Concordia-Vorsitzender Walter Pauli begrüßte wieder zahlreiche Stammgäste. Jahr für Jahr freuen sich sie auf diesen Liedernachmittag. Denn es gibt gar nicht so viele Gelegenheiten, bekannte Volkslieder aus der Jugendzeit instrumental und vokal begleitet mitzusingen. Gemeinsam hießen sie den Monat Mai willkommen, sangen vom schönen Westfalenland und das in ihren Reihen so beliebte Lied „Sah ein Knab‘ ein Röslein steh’n“. „Das war ursprünglich ein Gedicht von Johann Wolfgang von Goethe“, erklärte Paul Bach. Der berühmte deutsche Dichter habe es vermutlich als „Heideröslein“ verfasst und seiner damaligen Geliebten gewidmet. Einmal mehr kündigte der blinde Sänger alle Lieder mit viel Hintergrundwissen an. Das genannte Gedicht sei später von Franz Schubert vertont worden.

 „Ja, wenn die Musik nicht wär‘, wär‘ das Leben doppelt schwer“, sang Tenor Hermann Munkelt (Bild), worauf der Chor betonte: „Ein bisschen Freude braucht der Mensch.“ Das bewies er gleich mit einem frisch-fröhlichem Potpourri aus der Operette „Maske in Blau“.
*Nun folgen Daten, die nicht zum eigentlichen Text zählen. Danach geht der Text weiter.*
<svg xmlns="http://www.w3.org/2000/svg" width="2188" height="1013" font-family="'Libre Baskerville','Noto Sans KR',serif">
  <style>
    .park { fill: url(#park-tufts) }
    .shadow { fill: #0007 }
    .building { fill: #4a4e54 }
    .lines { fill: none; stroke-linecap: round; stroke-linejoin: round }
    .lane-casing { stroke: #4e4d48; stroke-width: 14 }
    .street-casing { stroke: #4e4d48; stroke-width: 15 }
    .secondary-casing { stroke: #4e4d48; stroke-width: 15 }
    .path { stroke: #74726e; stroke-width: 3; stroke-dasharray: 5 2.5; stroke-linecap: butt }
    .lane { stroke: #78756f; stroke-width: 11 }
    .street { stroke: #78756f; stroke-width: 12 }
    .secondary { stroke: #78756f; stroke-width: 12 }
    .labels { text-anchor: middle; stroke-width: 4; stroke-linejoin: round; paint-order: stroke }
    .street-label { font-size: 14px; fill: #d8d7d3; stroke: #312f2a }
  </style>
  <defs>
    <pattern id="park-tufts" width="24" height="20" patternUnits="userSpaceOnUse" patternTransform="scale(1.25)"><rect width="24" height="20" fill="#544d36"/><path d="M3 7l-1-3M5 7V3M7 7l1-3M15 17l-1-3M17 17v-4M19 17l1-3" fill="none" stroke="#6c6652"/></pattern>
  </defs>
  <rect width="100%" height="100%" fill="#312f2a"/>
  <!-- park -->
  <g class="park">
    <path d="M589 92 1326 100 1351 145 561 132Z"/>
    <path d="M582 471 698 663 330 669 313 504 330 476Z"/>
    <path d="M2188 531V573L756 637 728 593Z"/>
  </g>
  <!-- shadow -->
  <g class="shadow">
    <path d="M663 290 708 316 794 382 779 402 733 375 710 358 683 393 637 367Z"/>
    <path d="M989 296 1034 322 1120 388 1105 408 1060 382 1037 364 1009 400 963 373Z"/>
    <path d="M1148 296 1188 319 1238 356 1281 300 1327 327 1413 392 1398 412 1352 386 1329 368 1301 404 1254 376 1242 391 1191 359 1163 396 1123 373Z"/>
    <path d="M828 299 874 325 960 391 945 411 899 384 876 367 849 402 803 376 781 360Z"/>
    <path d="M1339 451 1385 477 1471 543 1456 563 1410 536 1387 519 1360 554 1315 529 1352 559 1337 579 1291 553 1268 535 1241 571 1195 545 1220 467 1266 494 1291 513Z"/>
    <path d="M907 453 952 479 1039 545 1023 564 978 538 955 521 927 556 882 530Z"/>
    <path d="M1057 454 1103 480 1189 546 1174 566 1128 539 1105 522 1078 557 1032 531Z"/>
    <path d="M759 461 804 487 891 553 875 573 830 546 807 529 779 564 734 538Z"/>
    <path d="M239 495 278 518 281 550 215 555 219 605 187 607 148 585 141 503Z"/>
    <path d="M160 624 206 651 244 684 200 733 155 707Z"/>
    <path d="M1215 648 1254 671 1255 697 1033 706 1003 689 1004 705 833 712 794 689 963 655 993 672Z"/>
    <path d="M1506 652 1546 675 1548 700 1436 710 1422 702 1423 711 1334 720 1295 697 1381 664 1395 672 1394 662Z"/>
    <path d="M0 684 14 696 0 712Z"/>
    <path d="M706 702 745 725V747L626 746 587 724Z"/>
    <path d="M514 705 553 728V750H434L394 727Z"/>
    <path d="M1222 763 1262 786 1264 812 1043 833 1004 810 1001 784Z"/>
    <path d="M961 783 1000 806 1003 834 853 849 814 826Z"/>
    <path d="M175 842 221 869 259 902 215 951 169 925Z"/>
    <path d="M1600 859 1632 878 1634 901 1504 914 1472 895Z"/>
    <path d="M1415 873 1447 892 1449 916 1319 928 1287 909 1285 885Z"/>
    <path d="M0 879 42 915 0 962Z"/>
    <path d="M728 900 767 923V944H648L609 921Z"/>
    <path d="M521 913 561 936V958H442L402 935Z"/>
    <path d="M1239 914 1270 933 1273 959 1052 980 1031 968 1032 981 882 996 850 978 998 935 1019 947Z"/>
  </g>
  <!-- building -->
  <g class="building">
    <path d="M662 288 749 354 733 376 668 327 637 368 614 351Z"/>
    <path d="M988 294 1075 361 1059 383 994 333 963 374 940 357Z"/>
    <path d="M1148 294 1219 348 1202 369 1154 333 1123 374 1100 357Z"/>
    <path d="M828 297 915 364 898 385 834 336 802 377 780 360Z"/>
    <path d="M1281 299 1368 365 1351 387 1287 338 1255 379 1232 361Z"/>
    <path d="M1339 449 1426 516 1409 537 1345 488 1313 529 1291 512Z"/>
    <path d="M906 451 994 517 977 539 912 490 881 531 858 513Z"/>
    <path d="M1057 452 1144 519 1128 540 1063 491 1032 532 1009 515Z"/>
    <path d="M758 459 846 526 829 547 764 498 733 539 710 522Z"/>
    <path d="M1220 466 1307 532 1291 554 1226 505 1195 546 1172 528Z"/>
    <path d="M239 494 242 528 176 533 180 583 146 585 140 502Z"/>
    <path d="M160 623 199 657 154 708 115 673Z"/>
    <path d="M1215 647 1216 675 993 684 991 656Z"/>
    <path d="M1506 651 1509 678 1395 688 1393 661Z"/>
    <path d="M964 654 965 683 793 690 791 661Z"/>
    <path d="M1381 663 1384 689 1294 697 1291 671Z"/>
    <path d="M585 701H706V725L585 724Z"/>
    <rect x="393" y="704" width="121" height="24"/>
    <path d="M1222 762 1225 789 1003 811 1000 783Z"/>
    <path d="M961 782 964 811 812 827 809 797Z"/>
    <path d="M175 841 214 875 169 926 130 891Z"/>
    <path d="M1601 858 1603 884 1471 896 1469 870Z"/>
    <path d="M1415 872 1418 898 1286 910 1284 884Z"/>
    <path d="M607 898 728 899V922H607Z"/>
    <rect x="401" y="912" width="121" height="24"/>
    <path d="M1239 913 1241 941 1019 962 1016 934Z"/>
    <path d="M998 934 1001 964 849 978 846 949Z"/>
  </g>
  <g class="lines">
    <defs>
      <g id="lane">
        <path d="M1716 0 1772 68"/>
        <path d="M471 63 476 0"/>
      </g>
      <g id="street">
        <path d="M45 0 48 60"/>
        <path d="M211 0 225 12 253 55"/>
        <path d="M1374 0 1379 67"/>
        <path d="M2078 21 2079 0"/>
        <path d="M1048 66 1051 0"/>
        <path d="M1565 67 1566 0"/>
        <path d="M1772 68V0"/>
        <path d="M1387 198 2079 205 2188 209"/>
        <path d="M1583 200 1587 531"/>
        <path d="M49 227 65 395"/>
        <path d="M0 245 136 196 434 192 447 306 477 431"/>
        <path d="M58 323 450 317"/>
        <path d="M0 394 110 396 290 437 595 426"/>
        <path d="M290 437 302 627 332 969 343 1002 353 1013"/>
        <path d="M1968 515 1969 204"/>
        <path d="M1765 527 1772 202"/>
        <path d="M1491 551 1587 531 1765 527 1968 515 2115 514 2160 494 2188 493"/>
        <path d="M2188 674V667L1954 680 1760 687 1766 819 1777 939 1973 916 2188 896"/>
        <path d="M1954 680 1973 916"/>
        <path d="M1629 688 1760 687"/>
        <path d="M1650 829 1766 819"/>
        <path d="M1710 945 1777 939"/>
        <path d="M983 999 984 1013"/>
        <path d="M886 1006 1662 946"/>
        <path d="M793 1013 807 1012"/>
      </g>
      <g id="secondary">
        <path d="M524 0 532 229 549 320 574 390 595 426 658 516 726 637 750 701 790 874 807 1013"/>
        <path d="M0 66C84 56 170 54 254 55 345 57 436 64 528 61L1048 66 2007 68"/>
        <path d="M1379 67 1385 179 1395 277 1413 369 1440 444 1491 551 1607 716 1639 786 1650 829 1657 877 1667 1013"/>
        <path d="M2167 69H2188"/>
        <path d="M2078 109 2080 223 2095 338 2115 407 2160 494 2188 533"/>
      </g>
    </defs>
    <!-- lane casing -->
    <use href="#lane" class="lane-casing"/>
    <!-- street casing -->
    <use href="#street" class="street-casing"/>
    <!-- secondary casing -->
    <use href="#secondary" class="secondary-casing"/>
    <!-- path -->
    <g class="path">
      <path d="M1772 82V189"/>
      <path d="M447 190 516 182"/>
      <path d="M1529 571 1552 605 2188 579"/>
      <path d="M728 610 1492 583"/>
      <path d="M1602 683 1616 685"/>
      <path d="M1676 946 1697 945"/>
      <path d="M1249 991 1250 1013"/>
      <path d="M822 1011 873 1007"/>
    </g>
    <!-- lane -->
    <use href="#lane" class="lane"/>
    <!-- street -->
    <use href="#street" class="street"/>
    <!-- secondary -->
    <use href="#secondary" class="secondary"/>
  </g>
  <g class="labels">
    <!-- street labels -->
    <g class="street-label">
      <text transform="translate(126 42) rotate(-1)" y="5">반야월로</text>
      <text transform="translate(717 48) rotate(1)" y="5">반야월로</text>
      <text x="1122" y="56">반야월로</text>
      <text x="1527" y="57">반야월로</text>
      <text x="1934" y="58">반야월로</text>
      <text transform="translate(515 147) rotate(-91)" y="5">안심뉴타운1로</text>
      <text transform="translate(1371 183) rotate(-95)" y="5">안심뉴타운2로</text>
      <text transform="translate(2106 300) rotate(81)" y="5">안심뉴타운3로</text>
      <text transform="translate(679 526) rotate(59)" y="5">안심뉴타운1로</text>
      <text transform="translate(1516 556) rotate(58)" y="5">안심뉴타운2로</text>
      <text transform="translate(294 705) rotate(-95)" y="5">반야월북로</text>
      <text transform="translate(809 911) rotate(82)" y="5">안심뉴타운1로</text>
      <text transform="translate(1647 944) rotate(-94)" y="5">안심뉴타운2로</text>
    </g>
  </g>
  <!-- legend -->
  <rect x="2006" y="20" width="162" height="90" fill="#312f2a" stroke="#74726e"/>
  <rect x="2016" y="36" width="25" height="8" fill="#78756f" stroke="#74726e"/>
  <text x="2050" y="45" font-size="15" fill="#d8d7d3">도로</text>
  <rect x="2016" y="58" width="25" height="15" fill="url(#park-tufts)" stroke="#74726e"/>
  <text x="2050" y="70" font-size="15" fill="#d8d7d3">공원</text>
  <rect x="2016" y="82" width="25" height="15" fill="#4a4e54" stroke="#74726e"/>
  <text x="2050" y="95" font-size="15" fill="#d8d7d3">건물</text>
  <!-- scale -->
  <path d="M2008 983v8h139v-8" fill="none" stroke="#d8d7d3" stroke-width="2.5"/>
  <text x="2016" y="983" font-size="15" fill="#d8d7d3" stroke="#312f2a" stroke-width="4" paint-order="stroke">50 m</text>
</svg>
 Die Bläser hatten den musikalischen Nachmittag mit dem Berner Marsch eröffnet. Der große deutsche Couplet-Sänger Otto Reutter (1870 bis 1930) verfasste einst das humorvolle Lied „Nehm’n Sie ’nen Alten“. Solist Munkelt gab diesen Ratschlag an die Frauen im Publikum weiter. „Der ist froh, wenn Sie‘n behalten“, sang er und weiter: „Bei jedem Busserl ist’s vielleicht das letzte Mal“. Lachend quittierten die Gäste das Lied mit Beifall. Und zum Ausklang, das ist schon Tradition, sangen alle das Loblied auf ihre Heimatstadt – „Min Hiärsebrauk“ – verfasst von Pfarrhaushälterin Maria Grönebaum in plattdeutscher Mundart.